APELAÇÃO CÍVEL (198) Nº 5018519-48.2020.4.03.6100
RELATOR: Gab. 01 - DES. FED. VALDECI DOS SANTOS
APELANTE: ANTONELLA MIRAGLIA
Advogado do(a) APELANTE: NOEMIA APARECIDA PEREIRA VIEIRA - SP104016-A
APELADO: CAIXA ECONOMICA FEDERAL
PROCURADOR: DEPARTAMENTO JURÍDICO - CAIXA ECONÔMICA FEDERAL
OUTROS PARTICIPANTES:
APELAÇÃO CÍVEL (198) Nº 5018519-48.2020.4.03.6100 RELATOR: Gab. 01 - DES. FED. VALDECI DOS SANTOS APELANTE: ANTONELLA MIRAGLIA Advogado do(a) APELANTE: NOEMIA APARECIDA PEREIRA VIEIRA - SP104016-A APELADO: CAIXA ECONOMICA FEDERAL OUTROS PARTICIPANTES: R E L A T Ó R I O Trata-se de apelação interposta contra sentença que, reconhecendo a decadência, julgou extinto o processo com resolução do mérito, nos termos do art. 487, II, do CPC. Custas ex lege. Em atenção ao princípio da causalidade, condenou a autora ao pagamento de honorários advocatícios, arbitrados no percentual mínimo do § 3º do art. 85 do CPC, sobre o valor atualizado da causa. A incidência de correção de monetária e juros de mora conforme disposto no Manual de Orientação de Procedimentos para os Cálculos na Justiça Federal. A ação de procedimento comum ANTONELLA MIRAGLIA em face da CAIXA ECONÔMICA FEDERAL objetivando provimento jurisdicional que reconheça a "existência de nulidade que torna invalido o contrato n. 21.2924.691.0000010-81, ante a ausência de anuência de um dos sócios, o que e vedado pelo contrato social". Narrou a autora, em suma, que o contrato de confissão de dívida 21.2924.691.0000010-81, celebrado entre a CEF e a empresa CONFECÇÕES KOKULLE LTDA. EPP não fora por ela subscrito, embora já integrasse, à época, o quadro societário. Nesse sentido, defendeu a necessidade de sua autorização e pugnou pela anulação do negócio jurídico. Em razões de apelação, a parte Autora sustenta, em síntese, que o negócio jurídico nula não é suscetível de convalidação, conforme art. 169 do CC. Aponta a negligência da CEF em observar os termos previstos no contrato social da empresa. Reitera as razões inicias aduzindo a não configuração da decadência. Não foram oferecidas contrarrazões. É o relatório.

> DADOS EXTRAÍDOS:

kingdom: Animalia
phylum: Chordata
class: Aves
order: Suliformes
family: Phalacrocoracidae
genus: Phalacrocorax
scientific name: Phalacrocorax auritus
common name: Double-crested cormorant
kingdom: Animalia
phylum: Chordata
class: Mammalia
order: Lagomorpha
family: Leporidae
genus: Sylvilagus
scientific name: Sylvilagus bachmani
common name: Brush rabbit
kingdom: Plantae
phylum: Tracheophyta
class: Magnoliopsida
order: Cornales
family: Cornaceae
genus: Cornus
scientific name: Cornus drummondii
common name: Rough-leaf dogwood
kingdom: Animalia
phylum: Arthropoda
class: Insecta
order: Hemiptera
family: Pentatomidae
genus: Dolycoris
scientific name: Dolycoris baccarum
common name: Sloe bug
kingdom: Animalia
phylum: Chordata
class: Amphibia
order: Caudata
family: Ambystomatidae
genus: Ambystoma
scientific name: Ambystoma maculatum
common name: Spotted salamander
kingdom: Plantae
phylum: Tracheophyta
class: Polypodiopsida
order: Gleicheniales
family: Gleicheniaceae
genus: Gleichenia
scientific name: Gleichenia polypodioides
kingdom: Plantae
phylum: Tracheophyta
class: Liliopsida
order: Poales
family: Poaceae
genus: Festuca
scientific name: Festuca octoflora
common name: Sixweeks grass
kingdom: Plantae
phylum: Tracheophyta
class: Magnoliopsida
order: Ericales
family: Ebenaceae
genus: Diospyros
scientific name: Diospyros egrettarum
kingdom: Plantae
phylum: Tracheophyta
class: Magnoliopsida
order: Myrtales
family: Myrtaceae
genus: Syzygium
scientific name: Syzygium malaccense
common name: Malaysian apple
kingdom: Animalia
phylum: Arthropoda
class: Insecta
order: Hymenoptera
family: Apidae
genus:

> ENUNCIADO DA TAREFA:
Responda, com base no relatório da apelação:
1. Qual desembargador federal consta como relator?
2. Em que dispositivo do CPC a sentença se fundamentou para julgar extinto o processo com resolução do mérito?
3. Com qual empresa a CEF celebrou o contrato de confissão de dívida?

> RESOLUÇÃO DA TAREFA:
1. Valdeci dos Santos (Gab. 01).
2. No art. 487, II, do CPC.
3. Com a CONFECÇÕES KOKULLE LTDA. EPP.